Flight following them as they spiraled down from operational altitude was a safety
precaution to make them aware of any planes in their vicinity until they got low
enough to land.
Should
I have told him about the sergeant from my old outfit that told me about the in
country hop he'd been on when the pilot "accidentally" landed in Cambodia
during a time when the U.S. wasn't officially there? "Oops! I wasn't supposed
to be here today!" the pilot said.
How
about all the unauthorized, unscheduled, un logged missions that airborne Forward
Air Controllers, fighter / bomber pilots and air traffic controllers routinely
put together?
Naw.
Let people keep thinking there really are secrets. There's only restricted access
to information that usually and eventually spreads beyond people who think they've
controlled and contained information and knowledge.
I
met some of the Ohio State graduate students my wife had befriended while I was
in Nam after I got back. I remember the low rent dinner party we went to. While
every one else stuffed their faces, I was the only one who paid any attention
to the TV newscast showing scenes of fire fights on Saigon streets I'd walked
only a few days ago.
The
orders to my new duty station had disappointed me. Maine? I wanted California!

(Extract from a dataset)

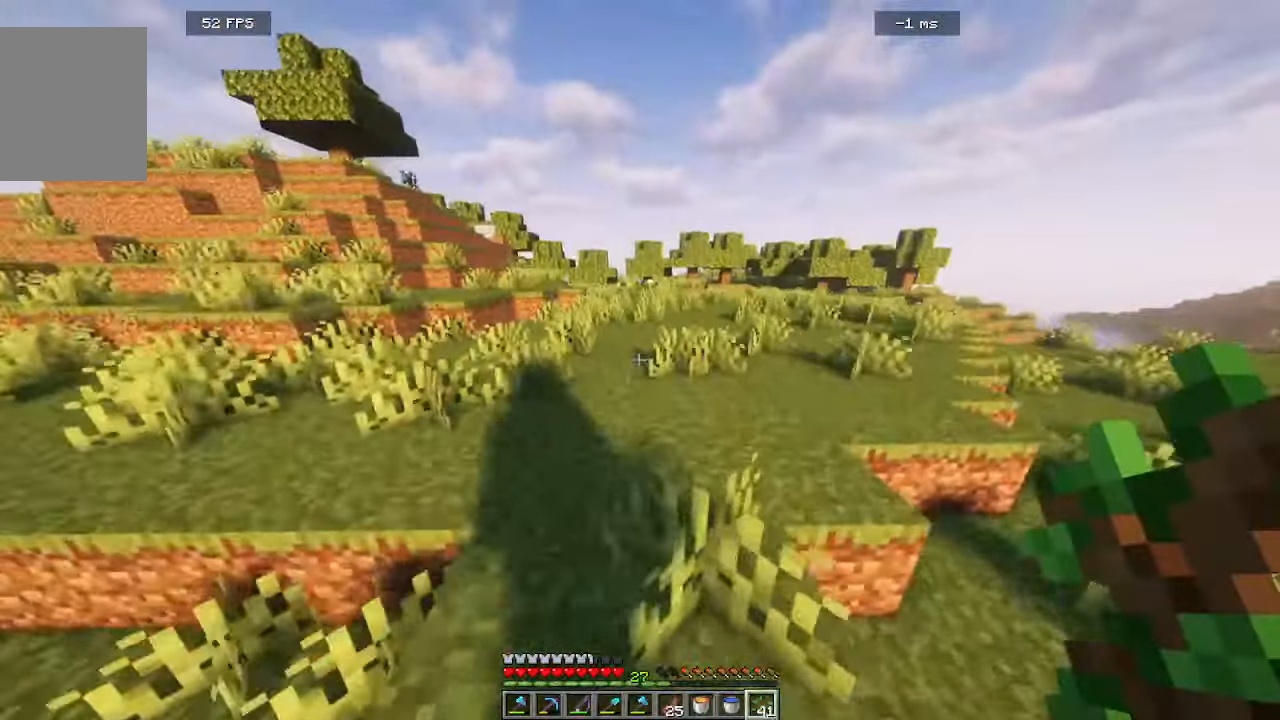
{"keys": ["w"], "mouse": [], "events": []}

Actually it was a blessing. A good place to unwind a little. Semi rural. Beautiful
country and seascapes. Nice people. My first child was conceived there.
The
U.S. powers that be won all the major battles of Tet-eventually. It also learned
that it wasn't going to be as easy as they thought to win what was-at least to
the Vietnamese factions involved-primarily a civil war.
The
U.S. had the advantage of weapons and technology. The VC and North Vietnamese
had better knowledge of the terrain, the culture, the history and the people.
Time's tide flowed, at that moment, against colonialism, neo colonialism and client
states.
Once
Vietnam was reunified, it fought the Khmer Rouge to stop mistreatment of ethnic
Vietnamese in Cambodia and to solidify that border. It fought a short border war
with the Chinese. Vietnam is now a country with most of it's population born after
"the American war." It has its inequities and injustices. It will transform
itself at its own pace. It will never be "perfect." What country is?
The
U.S. has taken its experience and knowledge and moved on, pushing new, and old,
rivers.
There's
a Vietnam era GI saying about "the American war" that goes "I wouldn't
take a million dollars for the experience I had. I wouldn't do it again for a
million dollars."
Shortly
after I returned to the states, Lyndon Johnson announced his intent not to stay
in power. Martin Luther King and Bobby Kennedy were killed.
Boston
raged about school integration. Affirmative Action helped more white women than
any one else. Disco died. Suburbia grew. We went to the moon. Computers got desk
topped size and smaller. And the wheel keeps turning. Sometimes in ruts. Some
times in new lurches. And, every once in a while, in new paths.
Often
I wonder: Will America grow up while, or after, "We're #1?" Will we
ever learn to "embrace the suck" we can't avoid?